En las postrimerías del siglo XX se da, entre otras, una curiosa y reconfortante paradoja: de un lado, los seres humanos inmersos en las llamadas sociedades avanzadas -por una de esas bromas pesadas que inconscientemente nos gastamos al utilizar el lenguaje- vivimos cada vez más asfixiados dentro de la férrea cuadrícula de una existencia marcada por la tendencia a explicarnos y planificarnos todo desde la pura superficialidad. Tanto es así, que han surgido voces de alerta y de protesta hablando del hombre unidimensional y del malestar de nuestra cultura. Y fruto del miedo a vivir en la sola dimensión de lo más superficial, y de la angustiosa desazón que tal vivencia produce, se van percibiendo día tras día intentos reiterados de sumergirse en la hondura de la realidad humana y cósmica por las vías más dispares, unas prometedoras, y abiertamente disparatadas las otras.
Así surgió el reclamo de la espiritualidad oriental, la práctica renovada -religiosa y secular- de la meditación, la búsqueda de la vida contemplativa, la explosión del movimiento ecologista; pero también la moda de casi todo lo oriental, el florecimiento del horóscopo, la astrología, las sectas de todo tipo, el interés barato por los extraterrestres y hasta un renacimiento de la literatura apócrifa que trata de situarnos a Jesús en Cachemira, cuando no procedente de algún planeta lejano, como Supermán. Sin embargo, de una forma o de otra, nuestro mundo está manifestando una honda inquietud, pues no se resigna a que le den todo pensado y ejecutado, a que le traten como a un enfermo catatónico, o como si ya le hubiera llegado el rigor mortis. Y la creciente inquietud manifiesta en nuestro mundo es, en sí misma, un buen síntoma. Significa, como ya dijo San Agustin, que inquietum est cor nostrum, que nuestra interioridad no se resigna a ser reprimida para siempre; que buscamos un descanso que no puede darnos el puro confort físico o las agencias de viajes.

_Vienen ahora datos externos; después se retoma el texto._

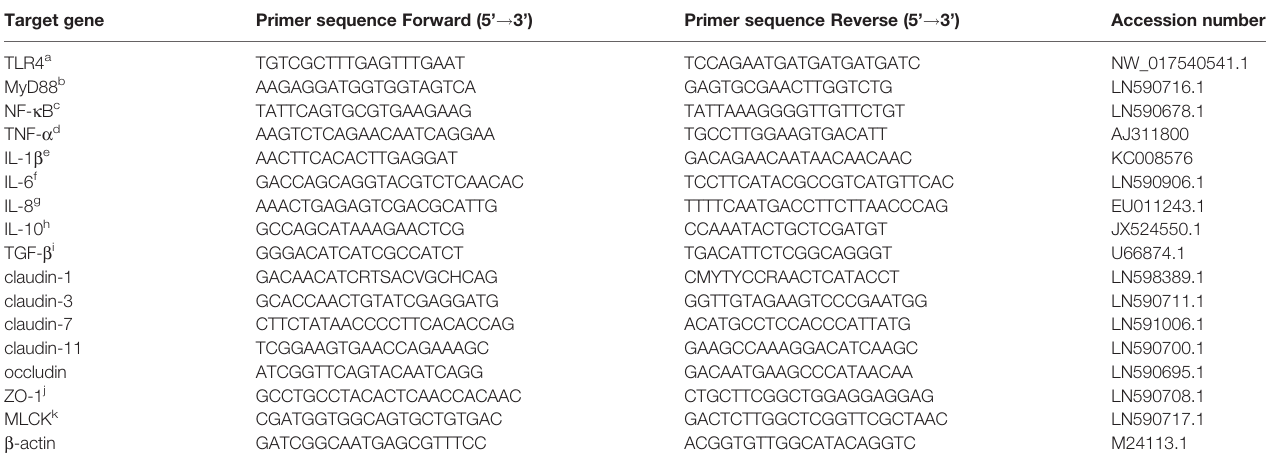
TABLE 2 | Real-time PCR primer sequences.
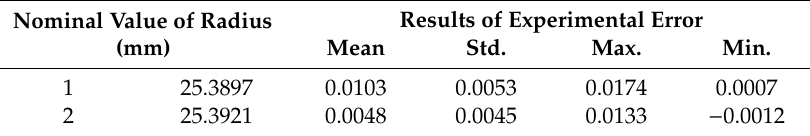
Figure 7. Reconstructing the spherical crown and fitting spheres in 12 di ff erent places. Table 1. Results of precision experiment. Std, standard deviation.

Fecisti nos, Domine, ad te, et inquietum est cor nostrum donec requiescat in te: nos hiciste, Señor, para Ti, y nuestro corazón está inquieto hasta que descanse en Ti; tal es la frase completa del genial San Agustìn. Lo que él no llegó a decir es que Dios es el primer inquieto. Dios no es apático, como lo pensaron los filósofos griegos, sino coloquial, comunicativo, amante, patético, como se revela en la Biblia. Y ha creado un mundo, que tampoco es un mecanismo de relojería, según lo concebían los aburridos deístas de la Ilustración, sino un organismo dinámico y palpitante, inquieta manifestación de su gloria; y un ser humano no reductible a la categoría de pura máquina, sino modelado artesanalmente a imagen y semejanza suya para ser imaginativo y recreador.
El cielo proclama la gloria de Dios y el firmamento la obra de sus manos, cantaba el salmista hace casi treinta siglos, porque sabía descubrir en ellos la huella del Misterio del que procedemos y por quien seguimos siendo acompañados. Y otros muchos cantos del salterio y de otros libros de la Sagrada Escritura nos aportan con singular belleza la inaudita conquista cultural, lograda por un pequeño pueblo -Israel- en una antigüedad que hoy se nos antoja remota: el descubrimiento de que Dios, aquel a quien nadie ha visto jamás, ha dejado una enorme cantidad de rastros de sí en las cosas, ha dado a los seres humanos la capacidad de convertir esos rastros en símbolos, e incluso ha convertido las mismas expresiones humanas en expresiones suyas, o en medios de comunicarse con él en forma de oración. La sacramentalidad comienza siendo la huella de Dios en el mundo y la fina sensibilidad de la que está dotado el ser humano para percibirla.